▸ **Source document**
BEGIN
Similar to the thread function’s parameter, the Pthreads library avoids
prescribing the thread function’s return type by specifying another void *
— the programmer is free to return any pointer from the thread function. If the
program needs to access the thread’s return value, it can retrieve it via the
second argument to pthread_join
. In our example, the thread has no need to
return a value, so it simply returns a NULL
pointer.
14.2.3. Running the Code
The command that follows shows how to use GCC to compile hellothreads.c.
Building a Pthreads application requires that the -pthread
linker
flag be passed to GCC to ensure that the Pthreads functions and types are
accessible:
$ gcc -o hellothreads hellothreads.c -pthread
Running the program without a command line argument results in a usage message:
$ ./hellothreads usage: ./hellothreads <n> where <n> is the number of threads
Running the program with four threads yields the following output:
$ ./hellothreads 4 Hello world! I am thread 1 Hello world! I am thread 2 Hello world! I am thread 3 Hello world! I am thread 0
Notice that each thread prints its unique ID number. In this run, thread 1’s output displays first, followed by threads 2, 3, and 0. If we run the program again, we may see the output displayed in a different order:
$ ./hellothreads 4 Hello world! I am thread 0 Hello world! I am thread 1 Hello world! I am thread 2 Hello world! I am thread 3
Recall that the operating system’s scheduler determines the thread execution
order. From a user’s perspective, the order is effectively random due to
being influenced by many factors that vary outside the user’s control
(e.g., available system resources, the system receiving input, or OS
scheduling). Since all threads are running concurrently with one another and each thread
executes a call to printf
(which prints to stdout
), the first thread that
prints to stdout
will have its output show up first. Subsequent executions may
(or may not) result in different output.
Thread Execution Order
You should never make any assumptions about the order in which threads will execute. If the correctness of your program requires that threads run in a particular order, you must add synchronization to your program to prevent threads from running when they shouldn’t. |
14.2.4. Revisiting Scalar Multiplication
Let’s explore how to create a multithreaded implementation of the
scalar multiplication program
from the previous section. Recall that our general strategy for
parallelizing scalar_multiply
is to:
-
Create multiple threads,
-
Assign each thread a subset of the input array,
-
Instruct each thread to multiply the elements in its array subset by
s
.
The following is a thread function that accomplishes this task. Notice that we have
moved array
, length
, and s
to the global scope of the program.
long *array; //allocated in main
long length; //set in main (1 billion)
long nthreads; //number of threads
long s; //scalar
void *scalar_multiply(void *id) {
long *myid = (long *) id;
int i;
//assign each thread its own chunk of elements to process
long chunk = length / nthreads;
long start = *myid * chunk;
long end = start + chunk;
if (*myid == nthreads - 1) {
end = length;
}
//perform scalar multiplication on assigned chunk
for (i = start; i < end; i++) {
array[i] *= s;
}
return NULL;
}
Let’s break this down into parts. Recall that the first step is to assign each thread a component of the array. The following lines accomplish this task:
long chunk = length / nthreads;
long start = *myid * chunk;
long end = start + chunk;
The variable chunk
stores the number of elements that each thread is
assigned. To ensure that each thread gets roughly the same amount of work, we first
set the chunk size to the number of elements divided by the number of threads,
or length / nthreads
.
END
▸ **Directive 1**
Return the lines of the rows running from the line that contains "Inc. All rights reserved." through the line that contains "The good and bad on new THC sleep products", both included, omitting any pictures.
The Pthreads excerpt and the rows were taken from separate sources.

Rows excerpted from a collection
BEGIN
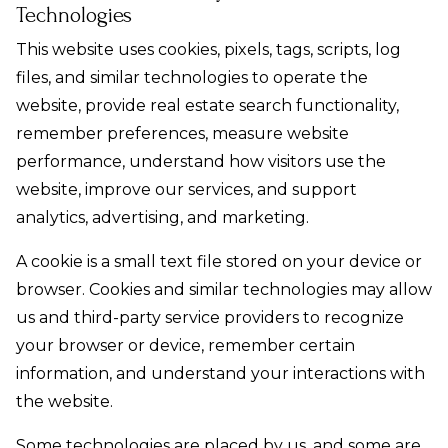
Technologies
This website uses cookies, pixels, tags, scripts, log
files, and similar technologies to operate the
website, provide real estate search functionality,
remember preferences, measure website
performance, understand how visitors use the
website, improve our services, and support
analytics, advertising, and marketing.
A cookie is a small text file stored on your device or
browser. Cookies and similar technologies may allow
us and third-party service providers to recognize
your browser or device, remember certain
information, and understand your interactions with
the website.
Some technologies are placed by us, and some are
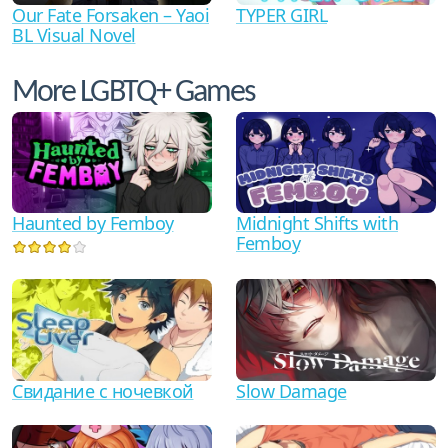
Our Fate Forsaken – Yaoi
TYPER GIRL
BL Visual Novel
More LGBTQ+ Games
Haunted by Femboy
Midnight Shifts with
Femboy
Свидание с ночевкой
Slow Damage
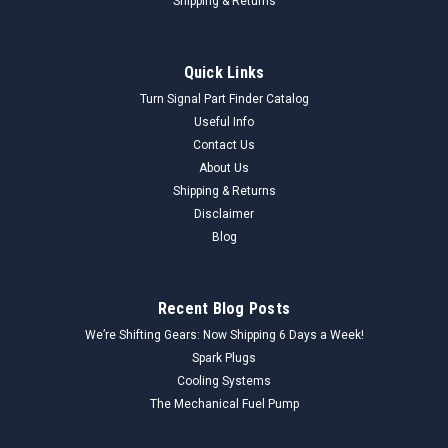
Shipping & Returns
Quick Links
Turn Signal Part Finder Catalog
Useful Info
Contact Us
About Us
Shipping & Returns
Disclaimer
Blog
Recent Blog Posts
We’re Shifting Gears: Now Shipping 6 Days a Week!
Spark Plugs
Cooling Systems
The Mechanical Fuel Pump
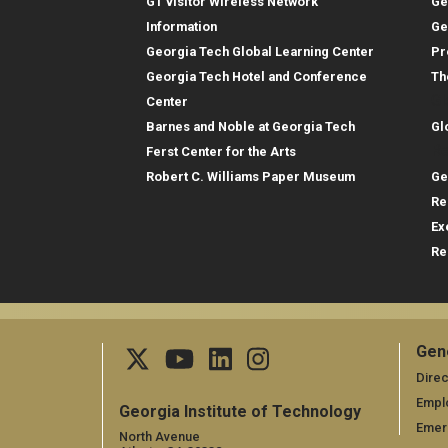
GT visitor Wireless Network
Ge
Information
Ge
Georgia Tech Global Learning Center
Pr
Georgia Tech Hotel and Conference
Th
Gl
Center
Barnes and Noble at Georgia Tech
Gl
Re
Ferst Center for the Arts
Robert C. Williams Paper Museum
Ge
Re
Ex
Re
Gen
Ge
Direc
Empl
Georgia Institute of Technology
Emer
North Avenue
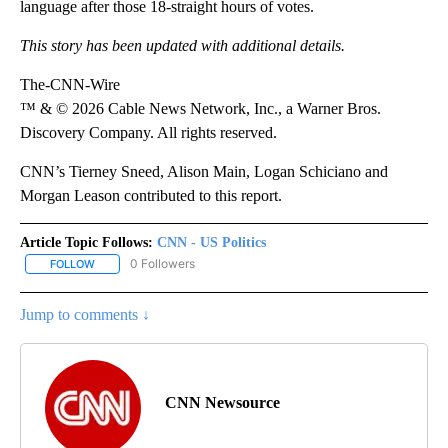
language after those 18-straight hours of votes.
This story has been updated with additional details.
The-CNN-Wire
™ & © 2026 Cable News Network, Inc., a Warner Bros.
Discovery Company. All rights reserved.
CNN’s Tierney Sneed, Alison Main, Logan Schiciano and
Morgan Leason contributed to this report.
Article Topic Follows:
CNN - US Politics
0 Followers
FOLLOW
FOLLOW "CNN - US POLITICS" TO RECEIVE NOTIFICATIONS ABOUT
Jump to comments ↓
CNN Newsource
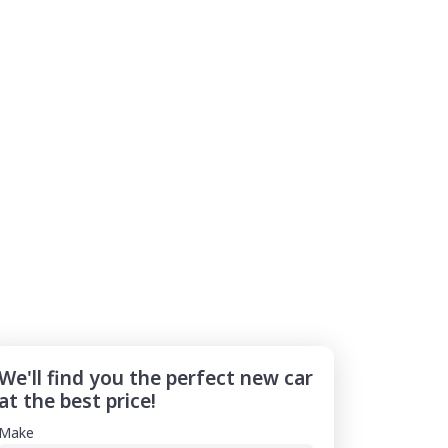
We'll find you the perfect new car
at the best price!
Make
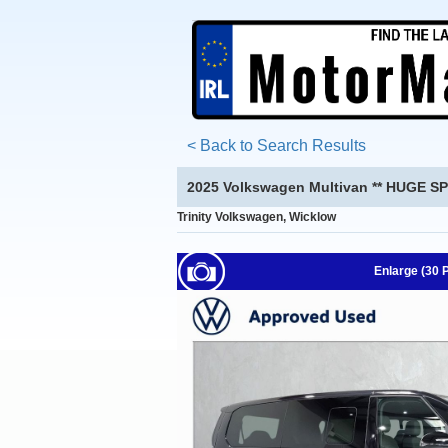
< Back to Search Results
2025 Volkswagen Multivan ** HUGE SP
Trinity Volkswagen, Wicklow
Enlarge (30 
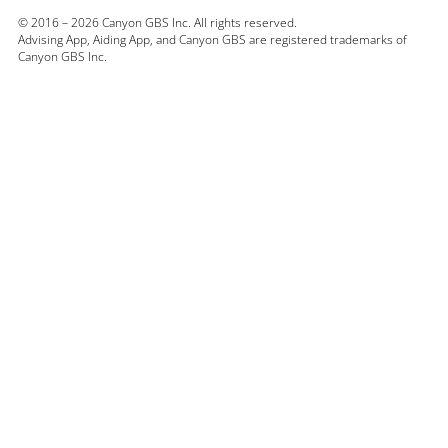
© 2016 – 2026 Canyon GBS Inc. All rights reserved.
Advising App,
Aiding App, and Canyon GBS are registered trademarks of
Canyon GBS Inc.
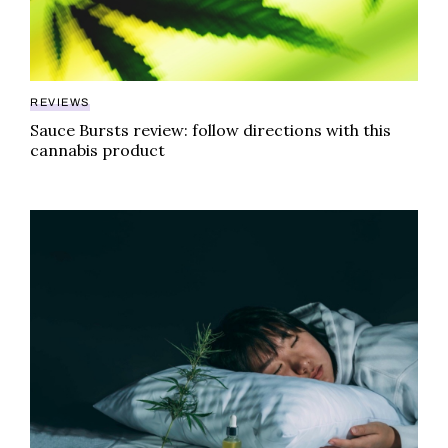
REVIEWS
Sauce Bursts review: follow directions with this
cannabis product
The good and bad on new THC sleep products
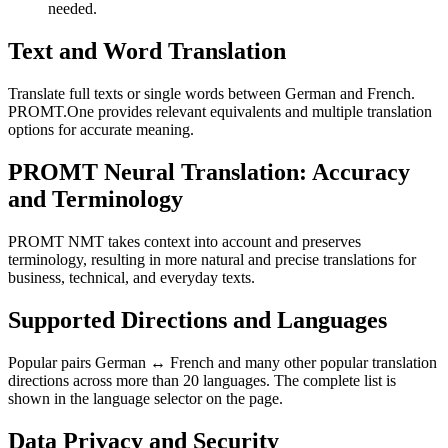
needed.
Text and Word Translation
Translate full texts or single words between German and French.
PROMT.One provides relevant equivalents and multiple translation
options for accurate meaning.
PROMT Neural Translation: Accuracy
and Terminology
PROMT NMT takes context into account and preserves
terminology, resulting in more natural and precise translations for
business, technical, and everyday texts.
Supported Directions and Languages
Popular pairs German ↔ French and many other popular translation
directions across more than 20 languages. The complete list is
shown in the language selector on the page.
Data Privacy and Security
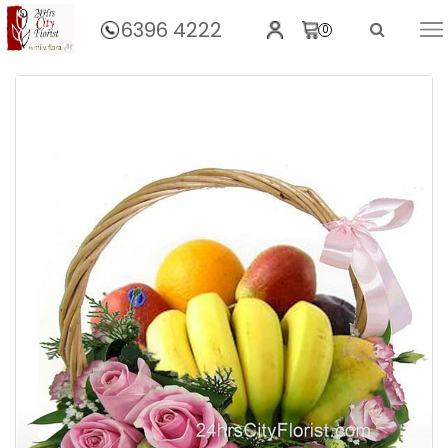
6396 4222
0
Home
Fruit Basket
END
▸ **Directive 2**
According to the Pthreads excerpt, why can running hellothreads with four threads print the greetings in a different order from one run to the next?

▸ **Problem solution 1**
© 2016 – 2026 Canyon GBS Inc. All rights reserved.
Advising App,
Aiding App, and Canyon GBS are registered trademarks of
Canyon GBS Inc.
REVIEWS
Sauce Bursts review: follow directions with this
cannabis product
The good and bad on new THC sleep products

▸ **Problem solution 2**
The operating system's scheduler decides the order in which threads execute. That order is influenced by many factors outside the user's control, such as available system resources, the system receiving input, or OS scheduling. Because all threads run concurrently and each calls printf, whichever thread prints to stdout first has its output show up first.